### [Activity]
Reproduce the material that follows, please, but only from its first line to the line containing "establece la Ley", inclusive.

### [Raw data]
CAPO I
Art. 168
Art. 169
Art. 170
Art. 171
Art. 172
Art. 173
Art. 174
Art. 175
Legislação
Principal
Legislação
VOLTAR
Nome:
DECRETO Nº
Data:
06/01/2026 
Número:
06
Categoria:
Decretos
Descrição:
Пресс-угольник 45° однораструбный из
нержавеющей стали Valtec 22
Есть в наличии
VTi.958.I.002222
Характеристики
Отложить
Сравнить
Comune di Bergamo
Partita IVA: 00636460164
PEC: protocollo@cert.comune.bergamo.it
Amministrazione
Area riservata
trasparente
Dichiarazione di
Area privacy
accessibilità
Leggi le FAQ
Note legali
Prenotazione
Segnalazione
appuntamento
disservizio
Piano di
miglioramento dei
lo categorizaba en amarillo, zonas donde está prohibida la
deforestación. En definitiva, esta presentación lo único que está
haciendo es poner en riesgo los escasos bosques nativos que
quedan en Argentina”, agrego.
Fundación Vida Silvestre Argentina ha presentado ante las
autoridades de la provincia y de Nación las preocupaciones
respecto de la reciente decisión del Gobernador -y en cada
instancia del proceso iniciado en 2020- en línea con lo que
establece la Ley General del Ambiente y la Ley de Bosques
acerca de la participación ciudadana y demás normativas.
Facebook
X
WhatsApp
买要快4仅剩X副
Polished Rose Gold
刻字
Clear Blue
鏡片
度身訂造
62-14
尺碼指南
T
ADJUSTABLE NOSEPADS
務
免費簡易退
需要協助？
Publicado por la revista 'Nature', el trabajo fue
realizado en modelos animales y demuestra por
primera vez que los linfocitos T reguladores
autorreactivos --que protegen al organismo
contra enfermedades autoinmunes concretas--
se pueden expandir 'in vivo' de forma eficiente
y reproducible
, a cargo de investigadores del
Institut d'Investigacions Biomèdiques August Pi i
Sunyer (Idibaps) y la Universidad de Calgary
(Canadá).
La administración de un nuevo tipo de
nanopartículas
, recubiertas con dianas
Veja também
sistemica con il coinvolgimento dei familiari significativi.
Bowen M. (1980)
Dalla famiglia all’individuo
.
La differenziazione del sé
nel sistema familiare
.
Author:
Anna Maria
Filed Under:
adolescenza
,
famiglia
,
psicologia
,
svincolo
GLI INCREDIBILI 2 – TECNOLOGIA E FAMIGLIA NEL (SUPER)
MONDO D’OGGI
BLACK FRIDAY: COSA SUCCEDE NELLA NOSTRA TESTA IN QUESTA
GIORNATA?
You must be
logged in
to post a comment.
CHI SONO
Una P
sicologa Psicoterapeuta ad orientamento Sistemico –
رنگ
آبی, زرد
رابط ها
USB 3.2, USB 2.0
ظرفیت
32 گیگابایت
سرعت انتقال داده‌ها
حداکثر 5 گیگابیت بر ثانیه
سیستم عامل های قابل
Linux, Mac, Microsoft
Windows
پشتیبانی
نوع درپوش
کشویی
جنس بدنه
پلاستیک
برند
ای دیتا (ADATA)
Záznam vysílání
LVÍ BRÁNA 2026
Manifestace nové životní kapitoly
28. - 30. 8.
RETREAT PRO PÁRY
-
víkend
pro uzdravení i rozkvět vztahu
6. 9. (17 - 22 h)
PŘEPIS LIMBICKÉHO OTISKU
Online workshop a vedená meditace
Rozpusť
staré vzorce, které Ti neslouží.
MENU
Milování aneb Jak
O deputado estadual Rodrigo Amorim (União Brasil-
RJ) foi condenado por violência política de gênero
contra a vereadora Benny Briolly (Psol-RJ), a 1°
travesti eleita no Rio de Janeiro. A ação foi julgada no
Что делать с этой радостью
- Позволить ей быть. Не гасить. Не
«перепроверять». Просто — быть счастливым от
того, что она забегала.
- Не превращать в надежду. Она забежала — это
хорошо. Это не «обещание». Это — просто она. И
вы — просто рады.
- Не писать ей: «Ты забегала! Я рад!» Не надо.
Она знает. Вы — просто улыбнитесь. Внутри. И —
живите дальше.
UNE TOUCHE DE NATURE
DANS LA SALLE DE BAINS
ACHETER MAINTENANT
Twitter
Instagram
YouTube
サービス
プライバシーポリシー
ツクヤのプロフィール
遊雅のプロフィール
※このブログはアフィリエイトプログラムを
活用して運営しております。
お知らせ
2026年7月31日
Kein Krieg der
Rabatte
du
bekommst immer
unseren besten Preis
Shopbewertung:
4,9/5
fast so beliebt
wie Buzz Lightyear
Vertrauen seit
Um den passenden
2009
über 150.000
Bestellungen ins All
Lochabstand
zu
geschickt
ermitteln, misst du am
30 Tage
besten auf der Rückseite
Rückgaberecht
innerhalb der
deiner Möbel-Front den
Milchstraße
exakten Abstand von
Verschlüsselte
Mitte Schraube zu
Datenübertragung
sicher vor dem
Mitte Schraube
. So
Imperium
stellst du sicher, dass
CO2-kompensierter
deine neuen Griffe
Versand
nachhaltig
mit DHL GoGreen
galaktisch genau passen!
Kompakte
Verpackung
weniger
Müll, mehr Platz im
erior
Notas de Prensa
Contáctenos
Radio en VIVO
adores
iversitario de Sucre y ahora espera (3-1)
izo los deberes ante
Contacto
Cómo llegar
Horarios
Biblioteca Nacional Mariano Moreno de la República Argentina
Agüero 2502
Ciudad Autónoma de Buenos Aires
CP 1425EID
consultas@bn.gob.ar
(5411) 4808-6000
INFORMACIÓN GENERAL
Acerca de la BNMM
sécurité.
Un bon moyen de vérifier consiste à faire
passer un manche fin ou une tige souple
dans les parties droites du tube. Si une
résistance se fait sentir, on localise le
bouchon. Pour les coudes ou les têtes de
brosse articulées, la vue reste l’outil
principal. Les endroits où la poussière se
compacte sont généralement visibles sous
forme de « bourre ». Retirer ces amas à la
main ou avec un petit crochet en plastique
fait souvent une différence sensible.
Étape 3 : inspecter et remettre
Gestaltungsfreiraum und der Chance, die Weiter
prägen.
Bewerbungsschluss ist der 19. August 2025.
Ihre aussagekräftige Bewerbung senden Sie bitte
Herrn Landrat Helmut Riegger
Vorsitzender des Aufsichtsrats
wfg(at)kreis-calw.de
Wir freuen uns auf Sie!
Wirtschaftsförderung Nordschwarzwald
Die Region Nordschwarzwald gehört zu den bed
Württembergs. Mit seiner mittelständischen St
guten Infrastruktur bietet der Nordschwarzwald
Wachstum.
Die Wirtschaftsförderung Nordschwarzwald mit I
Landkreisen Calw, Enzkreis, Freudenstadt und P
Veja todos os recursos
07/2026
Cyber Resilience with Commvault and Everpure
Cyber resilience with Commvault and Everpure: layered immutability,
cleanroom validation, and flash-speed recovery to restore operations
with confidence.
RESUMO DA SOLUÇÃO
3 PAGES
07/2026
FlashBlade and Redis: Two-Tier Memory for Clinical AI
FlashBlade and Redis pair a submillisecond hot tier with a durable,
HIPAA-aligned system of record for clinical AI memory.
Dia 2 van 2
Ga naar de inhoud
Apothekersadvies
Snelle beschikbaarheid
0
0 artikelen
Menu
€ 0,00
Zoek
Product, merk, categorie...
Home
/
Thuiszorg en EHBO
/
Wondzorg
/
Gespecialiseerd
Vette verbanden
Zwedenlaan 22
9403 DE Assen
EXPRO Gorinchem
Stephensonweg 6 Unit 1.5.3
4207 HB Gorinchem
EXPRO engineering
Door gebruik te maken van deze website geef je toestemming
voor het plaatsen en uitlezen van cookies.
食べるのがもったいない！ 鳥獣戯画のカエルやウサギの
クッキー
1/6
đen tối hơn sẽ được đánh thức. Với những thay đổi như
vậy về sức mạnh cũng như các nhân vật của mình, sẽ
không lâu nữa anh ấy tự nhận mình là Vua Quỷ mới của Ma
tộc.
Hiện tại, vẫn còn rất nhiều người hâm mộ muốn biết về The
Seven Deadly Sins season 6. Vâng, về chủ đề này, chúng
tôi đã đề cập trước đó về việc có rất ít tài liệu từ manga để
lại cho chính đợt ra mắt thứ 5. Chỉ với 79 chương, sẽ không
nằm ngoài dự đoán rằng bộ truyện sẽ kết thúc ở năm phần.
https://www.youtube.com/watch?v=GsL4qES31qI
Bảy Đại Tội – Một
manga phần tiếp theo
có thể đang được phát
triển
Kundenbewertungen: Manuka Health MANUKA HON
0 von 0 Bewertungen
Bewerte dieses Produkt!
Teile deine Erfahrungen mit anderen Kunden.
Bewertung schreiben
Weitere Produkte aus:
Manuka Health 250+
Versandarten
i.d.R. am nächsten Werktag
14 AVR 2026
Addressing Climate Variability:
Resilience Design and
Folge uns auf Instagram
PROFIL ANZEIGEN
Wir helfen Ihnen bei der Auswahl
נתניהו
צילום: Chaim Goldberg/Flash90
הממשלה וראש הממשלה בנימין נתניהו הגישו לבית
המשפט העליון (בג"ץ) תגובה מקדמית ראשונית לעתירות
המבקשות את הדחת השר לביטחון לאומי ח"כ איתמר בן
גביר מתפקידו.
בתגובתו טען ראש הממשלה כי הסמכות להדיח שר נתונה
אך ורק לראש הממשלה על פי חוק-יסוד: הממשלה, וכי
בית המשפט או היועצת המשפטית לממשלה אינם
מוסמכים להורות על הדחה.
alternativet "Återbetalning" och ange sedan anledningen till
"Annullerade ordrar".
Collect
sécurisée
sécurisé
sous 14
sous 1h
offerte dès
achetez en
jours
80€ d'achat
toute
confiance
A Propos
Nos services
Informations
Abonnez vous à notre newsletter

### [Completed exercise]
CAPO I
Art. 168
Art. 169
Art. 170
Art. 171
Art. 172
Art. 173
Art. 174
Art. 175
Legislação
Principal
Legislação
VOLTAR
Nome:
DECRETO Nº
Data:
06/01/2026 
Número:
06
Categoria:
Decretos
Descrição:
Пресс-угольник 45° однораструбный из
нержавеющей стали Valtec 22
Есть в наличии
VTi.958.I.002222
Характеристики
Отложить
Сравнить
Comune di Bergamo
Partita IVA: 00636460164
PEC: protocollo@cert.comune.bergamo.it
Amministrazione
Area riservata
trasparente
Dichiarazione di
Area privacy
accessibilità
Leggi le FAQ
Note legali
Prenotazione
Segnalazione
appuntamento
disservizio
Piano di
miglioramento dei
lo categorizaba en amarillo, zonas donde está prohibida la
deforestación. En definitiva, esta presentación lo único que está
haciendo es poner en riesgo los escasos bosques nativos que
quedan en Argentina”, agrego.
Fundación Vida Silvestre Argentina ha presentado ante las
autoridades de la provincia y de Nación las preocupaciones
respecto de la reciente decisión del Gobernador -y en cada
instancia del proceso iniciado en 2020- en línea con lo que
establece la Ley General del Ambiente y la Ley de Bosques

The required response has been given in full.